> _Task requirements_
Using the records below, filter for lines that contain the string "bandera" and copy them out.

___ Records supplied

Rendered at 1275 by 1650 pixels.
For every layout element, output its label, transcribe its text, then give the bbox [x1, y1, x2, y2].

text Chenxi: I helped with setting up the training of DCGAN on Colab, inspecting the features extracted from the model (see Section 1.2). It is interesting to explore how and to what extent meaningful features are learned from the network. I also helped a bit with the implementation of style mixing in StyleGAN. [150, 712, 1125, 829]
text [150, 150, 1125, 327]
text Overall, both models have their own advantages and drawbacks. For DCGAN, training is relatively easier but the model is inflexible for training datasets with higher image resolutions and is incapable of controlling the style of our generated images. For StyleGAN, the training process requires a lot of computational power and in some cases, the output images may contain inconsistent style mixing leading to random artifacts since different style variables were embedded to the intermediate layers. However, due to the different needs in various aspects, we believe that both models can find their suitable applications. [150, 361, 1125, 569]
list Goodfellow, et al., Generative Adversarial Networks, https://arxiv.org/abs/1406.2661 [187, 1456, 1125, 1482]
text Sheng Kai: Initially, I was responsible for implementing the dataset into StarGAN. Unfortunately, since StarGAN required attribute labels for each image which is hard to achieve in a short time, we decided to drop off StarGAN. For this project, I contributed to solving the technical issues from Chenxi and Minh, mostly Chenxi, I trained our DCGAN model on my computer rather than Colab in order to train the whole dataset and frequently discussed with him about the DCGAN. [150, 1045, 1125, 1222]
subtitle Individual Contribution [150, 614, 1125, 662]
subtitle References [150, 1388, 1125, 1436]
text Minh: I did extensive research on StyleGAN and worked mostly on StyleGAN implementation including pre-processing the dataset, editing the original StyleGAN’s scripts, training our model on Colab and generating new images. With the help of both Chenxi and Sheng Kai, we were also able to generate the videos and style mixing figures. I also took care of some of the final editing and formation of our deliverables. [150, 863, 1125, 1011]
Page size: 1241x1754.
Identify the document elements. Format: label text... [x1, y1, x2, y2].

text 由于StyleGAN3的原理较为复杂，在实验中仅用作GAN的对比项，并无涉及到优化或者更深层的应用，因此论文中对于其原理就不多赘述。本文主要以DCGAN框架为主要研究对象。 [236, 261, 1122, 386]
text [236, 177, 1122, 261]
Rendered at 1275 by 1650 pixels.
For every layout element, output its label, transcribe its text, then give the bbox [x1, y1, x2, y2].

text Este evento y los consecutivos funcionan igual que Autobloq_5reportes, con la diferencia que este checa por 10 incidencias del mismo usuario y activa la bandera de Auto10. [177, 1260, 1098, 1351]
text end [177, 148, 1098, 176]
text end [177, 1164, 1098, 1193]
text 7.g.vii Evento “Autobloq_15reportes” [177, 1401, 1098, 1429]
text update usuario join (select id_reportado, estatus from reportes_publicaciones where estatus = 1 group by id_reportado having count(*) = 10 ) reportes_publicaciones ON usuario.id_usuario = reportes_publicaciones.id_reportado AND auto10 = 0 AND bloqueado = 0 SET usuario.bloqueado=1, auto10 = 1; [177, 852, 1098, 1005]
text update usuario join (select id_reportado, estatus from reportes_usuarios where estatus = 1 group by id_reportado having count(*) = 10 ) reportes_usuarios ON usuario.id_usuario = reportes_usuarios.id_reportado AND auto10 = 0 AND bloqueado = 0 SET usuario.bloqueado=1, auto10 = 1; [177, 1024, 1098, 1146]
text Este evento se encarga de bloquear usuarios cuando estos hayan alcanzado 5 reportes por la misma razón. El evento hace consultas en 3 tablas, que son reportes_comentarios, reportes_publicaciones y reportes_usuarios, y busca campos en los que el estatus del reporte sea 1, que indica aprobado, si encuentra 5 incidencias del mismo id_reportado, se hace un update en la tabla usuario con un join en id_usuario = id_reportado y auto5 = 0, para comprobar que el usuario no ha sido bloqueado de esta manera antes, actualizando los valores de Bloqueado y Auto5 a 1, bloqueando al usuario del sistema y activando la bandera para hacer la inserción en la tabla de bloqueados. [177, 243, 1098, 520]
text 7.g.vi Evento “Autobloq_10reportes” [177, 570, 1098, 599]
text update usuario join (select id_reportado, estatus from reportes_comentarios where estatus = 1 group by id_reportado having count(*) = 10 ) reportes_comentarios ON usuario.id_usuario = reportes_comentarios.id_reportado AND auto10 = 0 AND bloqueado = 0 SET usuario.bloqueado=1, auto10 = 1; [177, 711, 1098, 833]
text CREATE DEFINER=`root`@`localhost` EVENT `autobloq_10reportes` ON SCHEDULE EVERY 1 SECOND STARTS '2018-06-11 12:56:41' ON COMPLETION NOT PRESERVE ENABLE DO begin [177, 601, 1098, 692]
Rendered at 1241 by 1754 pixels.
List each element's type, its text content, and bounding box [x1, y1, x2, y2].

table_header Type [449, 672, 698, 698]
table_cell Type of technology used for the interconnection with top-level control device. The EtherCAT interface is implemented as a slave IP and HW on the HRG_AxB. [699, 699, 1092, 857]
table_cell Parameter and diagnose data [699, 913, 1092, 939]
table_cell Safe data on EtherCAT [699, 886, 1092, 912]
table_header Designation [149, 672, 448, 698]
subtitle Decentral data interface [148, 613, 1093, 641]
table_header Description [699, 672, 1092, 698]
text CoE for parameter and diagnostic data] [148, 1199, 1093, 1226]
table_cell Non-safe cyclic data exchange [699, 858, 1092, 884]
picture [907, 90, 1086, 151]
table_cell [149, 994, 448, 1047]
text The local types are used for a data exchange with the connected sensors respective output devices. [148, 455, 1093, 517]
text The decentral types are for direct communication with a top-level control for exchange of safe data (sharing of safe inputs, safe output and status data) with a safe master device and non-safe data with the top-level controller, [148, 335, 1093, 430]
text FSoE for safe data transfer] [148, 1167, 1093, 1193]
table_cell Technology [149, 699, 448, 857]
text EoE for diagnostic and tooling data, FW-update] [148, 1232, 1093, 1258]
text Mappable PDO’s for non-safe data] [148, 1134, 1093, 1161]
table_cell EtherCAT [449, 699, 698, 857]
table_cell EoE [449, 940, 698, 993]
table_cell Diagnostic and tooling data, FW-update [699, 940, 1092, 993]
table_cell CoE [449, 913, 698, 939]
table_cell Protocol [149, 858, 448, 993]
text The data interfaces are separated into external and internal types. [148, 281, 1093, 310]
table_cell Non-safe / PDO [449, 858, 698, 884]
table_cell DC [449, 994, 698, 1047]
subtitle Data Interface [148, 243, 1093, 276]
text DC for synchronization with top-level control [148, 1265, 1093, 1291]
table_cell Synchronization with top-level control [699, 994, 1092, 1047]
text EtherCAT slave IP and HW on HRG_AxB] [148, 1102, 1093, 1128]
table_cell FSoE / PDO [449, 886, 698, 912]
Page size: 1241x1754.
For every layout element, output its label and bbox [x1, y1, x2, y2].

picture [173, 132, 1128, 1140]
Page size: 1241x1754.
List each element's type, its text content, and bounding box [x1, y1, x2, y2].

______

> _Task output_
text Este evento y los consecutivos funcionan igual que Autobloq_5reportes, con la diferencia que este checa por 10 incidencias del mismo usuario y activa la bandera de Auto10. [177, 1260, 1098, 1351]
text Este evento se encarga de bloquear usuarios cuando estos hayan alcanzado 5 reportes por la misma razón. El evento hace consultas en 3 tablas, que son reportes_comentarios, reportes_publicaciones y reportes_usuarios, y busca campos en los que el estatus del reporte sea 1, que indica aprobado, si encuentra 5 incidencias del mismo id_reportado, se hace un update en la tabla usuario con un join en id_usuario = id_reportado y auto5 = 0, para comprobar que el usuario no ha sido bloqueado de esta manera antes, actualizando los valores de Bloqueado y Auto5 a 1, bloqueando al usuario del sistema y activando la bandera para hacer la inserción en la tabla de bloqueados. [177, 243, 1098, 520]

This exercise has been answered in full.